## Task to carry out
A line qualifies if it holds the string "diable". Copy every qualifying line from the records.

[Extracted page text data]
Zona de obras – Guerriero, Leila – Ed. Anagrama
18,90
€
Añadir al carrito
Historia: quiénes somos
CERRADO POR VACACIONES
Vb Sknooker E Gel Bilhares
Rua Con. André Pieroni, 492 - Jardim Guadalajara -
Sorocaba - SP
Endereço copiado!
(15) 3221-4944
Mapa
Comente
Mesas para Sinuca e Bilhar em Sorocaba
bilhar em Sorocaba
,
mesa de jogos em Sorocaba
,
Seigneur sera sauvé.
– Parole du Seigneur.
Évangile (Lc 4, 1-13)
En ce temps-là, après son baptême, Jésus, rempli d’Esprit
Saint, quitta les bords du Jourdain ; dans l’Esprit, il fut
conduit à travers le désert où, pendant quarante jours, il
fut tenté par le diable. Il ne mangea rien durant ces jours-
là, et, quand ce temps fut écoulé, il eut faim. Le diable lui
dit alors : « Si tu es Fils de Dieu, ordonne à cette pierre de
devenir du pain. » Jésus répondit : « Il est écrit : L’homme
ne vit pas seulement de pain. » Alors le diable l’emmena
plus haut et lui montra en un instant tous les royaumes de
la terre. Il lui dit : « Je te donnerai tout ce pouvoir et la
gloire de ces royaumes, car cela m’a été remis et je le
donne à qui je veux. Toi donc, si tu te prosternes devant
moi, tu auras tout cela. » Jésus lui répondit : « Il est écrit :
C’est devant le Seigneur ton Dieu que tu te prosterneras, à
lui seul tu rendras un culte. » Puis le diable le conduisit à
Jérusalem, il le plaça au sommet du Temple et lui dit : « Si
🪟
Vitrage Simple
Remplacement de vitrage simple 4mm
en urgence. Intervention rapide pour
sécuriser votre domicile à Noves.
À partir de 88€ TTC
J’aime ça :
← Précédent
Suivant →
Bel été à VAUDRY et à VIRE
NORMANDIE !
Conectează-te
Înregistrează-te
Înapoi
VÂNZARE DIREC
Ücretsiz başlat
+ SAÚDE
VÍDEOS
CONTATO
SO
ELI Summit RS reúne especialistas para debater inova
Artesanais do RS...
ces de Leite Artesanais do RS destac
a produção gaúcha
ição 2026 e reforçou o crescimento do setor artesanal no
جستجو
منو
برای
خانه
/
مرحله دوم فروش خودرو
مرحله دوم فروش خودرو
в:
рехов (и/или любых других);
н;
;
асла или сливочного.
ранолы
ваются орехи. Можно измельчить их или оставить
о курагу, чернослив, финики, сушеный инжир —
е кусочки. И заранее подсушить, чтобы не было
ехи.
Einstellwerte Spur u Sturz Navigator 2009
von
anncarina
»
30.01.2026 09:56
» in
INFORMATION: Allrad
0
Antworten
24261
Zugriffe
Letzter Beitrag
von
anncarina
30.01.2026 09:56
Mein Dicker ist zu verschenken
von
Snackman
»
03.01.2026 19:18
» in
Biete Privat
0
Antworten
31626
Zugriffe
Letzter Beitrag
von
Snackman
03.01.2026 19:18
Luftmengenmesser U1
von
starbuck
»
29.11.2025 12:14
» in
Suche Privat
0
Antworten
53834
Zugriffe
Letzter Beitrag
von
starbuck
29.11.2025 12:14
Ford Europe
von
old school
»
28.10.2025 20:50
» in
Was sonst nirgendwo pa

## Response for this exercise
fut tenté par le diable. Il ne mangea rien durant ces jours-
là, et, quand ce temps fut écoulé, il eut faim. Le diable lui
ne vit pas seulement de pain. » Alors le diable l’emmena
lui seul tu rendras un culte. » Puis le diable le conduisit à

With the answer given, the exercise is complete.